Die negative Integration der Arbeiterklasse im 19. Jahrhundert

Warum fand die negative Integration der Arbeiter vorwiegend in den Großstädten statt?


Essay, 2012

8 Seiten, Note: 1,3


Leseprobe


Wenn man an die Arbeiterschaft im 19. Jahrhundert denkt, dann ist meist ein klares Bild vom hart arbeitenden Arbeiter in engen und stickigen Industrieanlagen präsent. Der Arbeiter hatte meist viele Kinder und eine geringe Bildung, lebte in der Großstadt in einer engen Mietskaserne und hat aus Hoffnung auf ein besseres Leben Landflucht begangen, um dann von der harten Realität eingeholt zu werden. Doch die soziale Lage in der Industrie war hart und durch mangelnde Arbeitsschutzgesetze war Jeder zum Arbeiten für einen Hungerlohn gezwungen. Mit dem aufkeimenden Sozialismus jedoch und der Gründung einer Arbeiterpartei schien sich die Lage für die Arbeiterschaft zu verändern. Durch die Bismarckschen Sozialgesetze wurden die Lebensbedingungen für die Arbeiter nachhaltig verändert, doch die politische Integration in die deutsche Gesellschaft wurde damit nicht erreicht. Außerdem gewährleistete Bismarck den Arbeitern zwar die Fürsorge, aber nicht den Schutz in ihrer Rolle als Arbeiter. An dieser Stelle versucht der Essay anzuknüpfen und sich mit der Frage zu beschäftigen, warum die negative Integration, also die Integration in die Arbeitersubkultur, nur für ein Bruchteil der Arbeiter möglich war. Mooser, welcher neben Lepsius und Groh für den Essay herangezogen wird, spricht von Zahlen, die den Mythos widerlegen, dass die Arbeiter nach einer gescheiterten positiven Integration sich in die Subkultur etablierten1. Die Zahlen zeigen, dass lediglich ein Achtel der SPD- Wähler in einem Freizeitverein organisiert waren. Der oben genannte Mythos ist einer der Gründe dafür, nämlich die Definition eines Arbeiters.

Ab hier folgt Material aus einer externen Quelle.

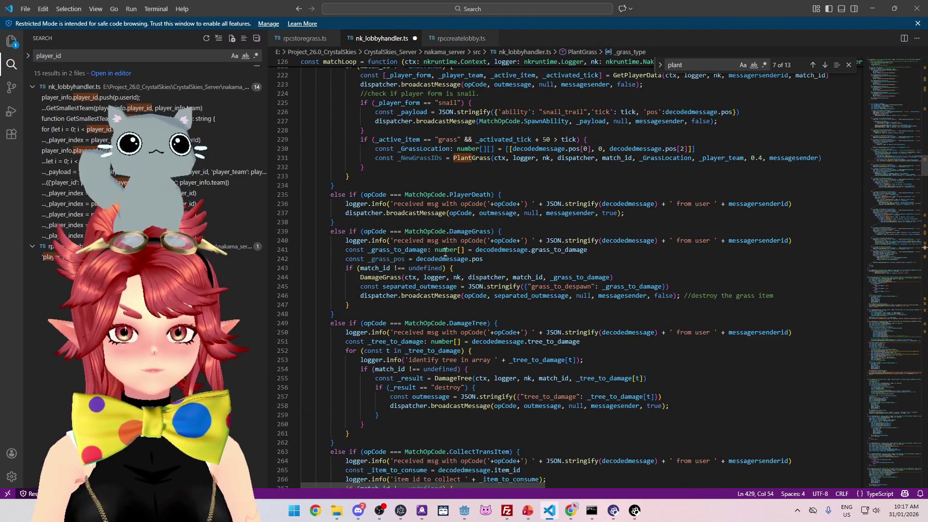
left_click(390, 253, "ctrl")
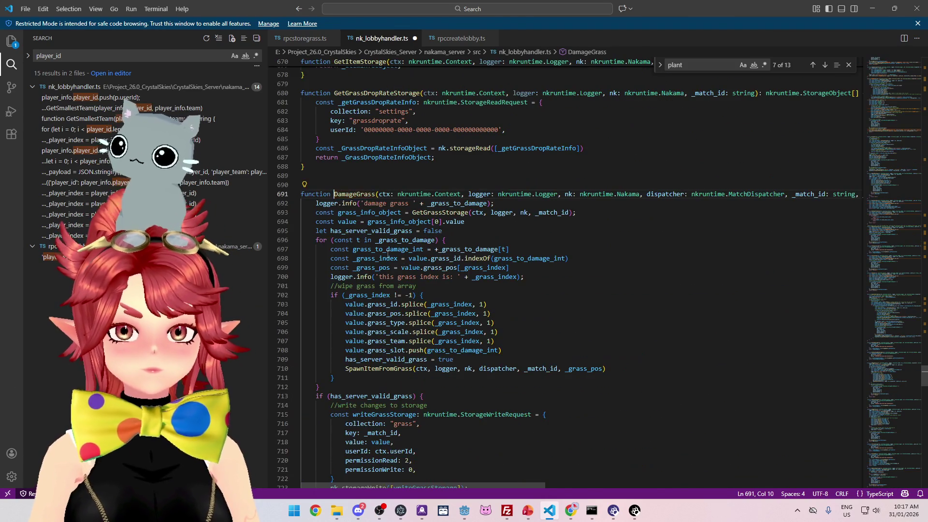
scroll(373, 330, "down", 1)
mouse_move(353, 292)
left_mouse_down()
mouse_move(367, 256)
mouse_move(516, 295)
left_mouse_up()
scroll(573, 295, "down", 2)
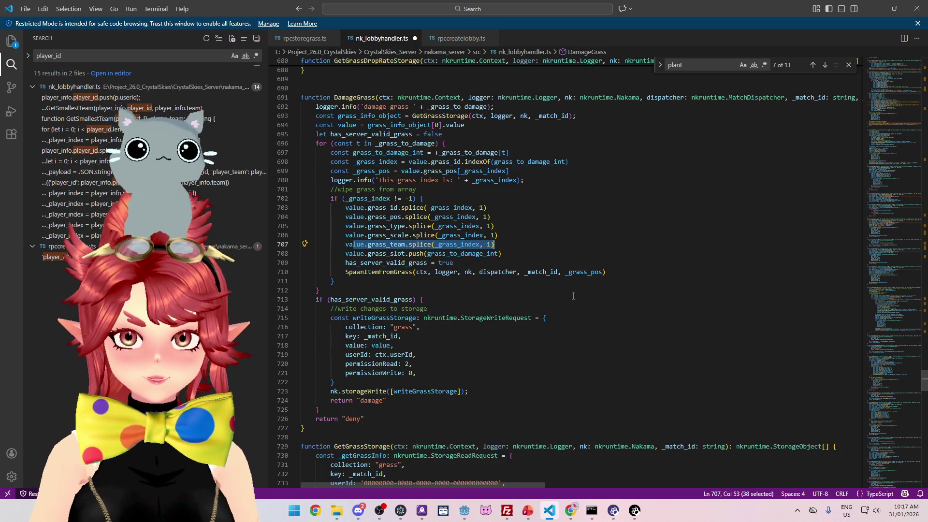
scroll(507, 278, "down", 4)
scroll(498, 284, "down", 3)
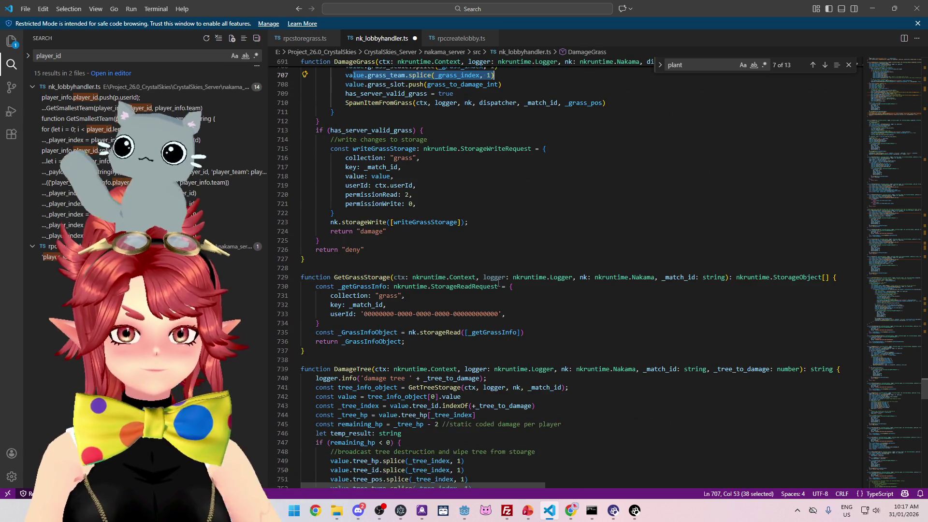
scroll(502, 299, "down", 15)
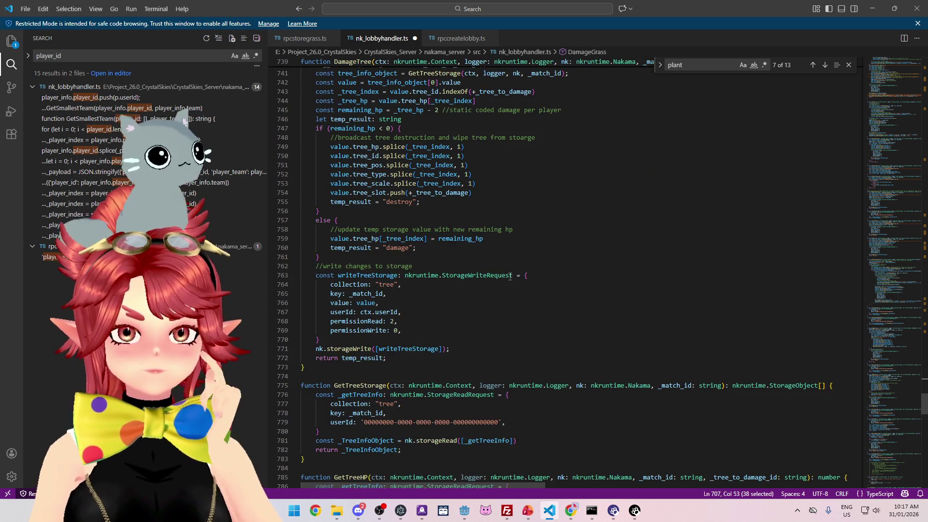
left_click(464, 511)
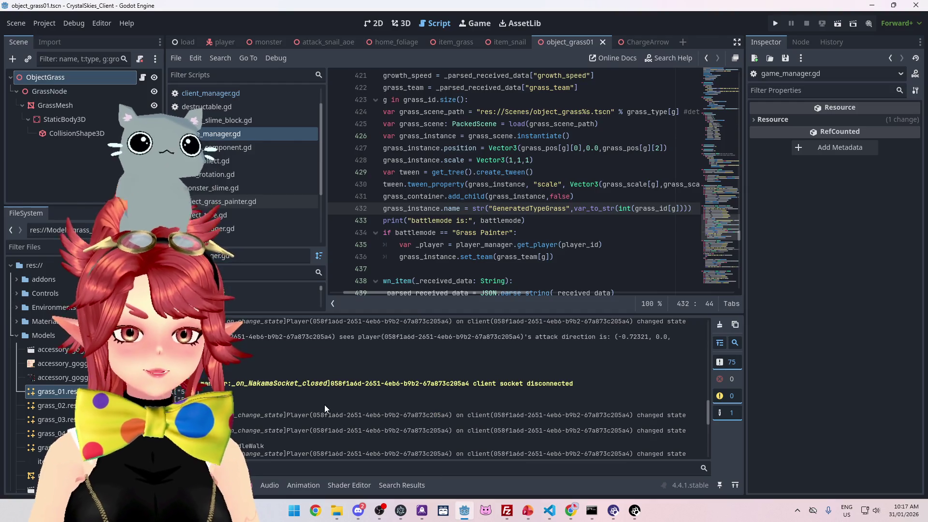
Select the client socket disconnect lines in Godot's output, then maximize the droplet web console.
left_click_drag(471, 332, 500, 383)
mouse_move(570, 510)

Die Arbeiterschaft als solche ist, entgegen des Klischees, vielschichtiger und keineswegs homogen. Natürlich hat sich die Industrie in den großen Zentren wie Hamburg, dem Ruhrgebiet oder Berlin angesiedelt, allerdings wird damit die Dimension der ländlichen Industrie verkannt. Ein ebenso wichtiger Anteil besteht aus Nicht-Deutschen, hauptsächlich Polen, und Katholiken, doch diese Gruppen konnten nicht von der Sozialdemokratischen Partei Deutschlands eingefangen werden, weil sich diese Gruppe zu sehr auf ihr Milieu konzentriert. Dieser Essay jedoch legt seinen Fokus mehr auf den Gegensatz zwischen Stadt- und Landarbeiterschaft, welcher in vielerlei Hinsicht auseinanderklafft. Wie bereits erwähnt, findet der Prozess der Isolierung statt. Dieser wird von Lepsius in zwei Ebenen unterteilt: „politisch, indem ihr die nationale Loyalität bestritten wird, sozial, indem sie auf ein spezifisches sozialkulturelles Milieu beschränkt bleibt.“2

Diese beiden Prozesse bedingen sich gegenseitig sehr stark, denn die SPD versuchte, die Arbeiter in die deutsche Gesellschaft einzugliedern. Das Bürgertum allerdings sah in den Arbeitern und deren sozialistischen Bestrebungen eine Gefahr für die bürgerliche Ordnung und wehrte die Assimilation ab, indem sie den Arbeitern ihre Loyalität Deutschlands abstritten, obwohl diese, ohne jede Frage, vorhanden war. Aufgrund dessen intensiviert sich der Rückzug in das sozial- demokratische Milieu und koppelt die Arbeiter stärker an ihresgleichen. Durch diese Entsagung an den Versuch, sich an das Bürgertum anzunähern, wurden deren Vorbehalte den Arbeitern gegenüber, welche nun ausschließlich in ihrem Milieu tätig waren, noch verstärkt.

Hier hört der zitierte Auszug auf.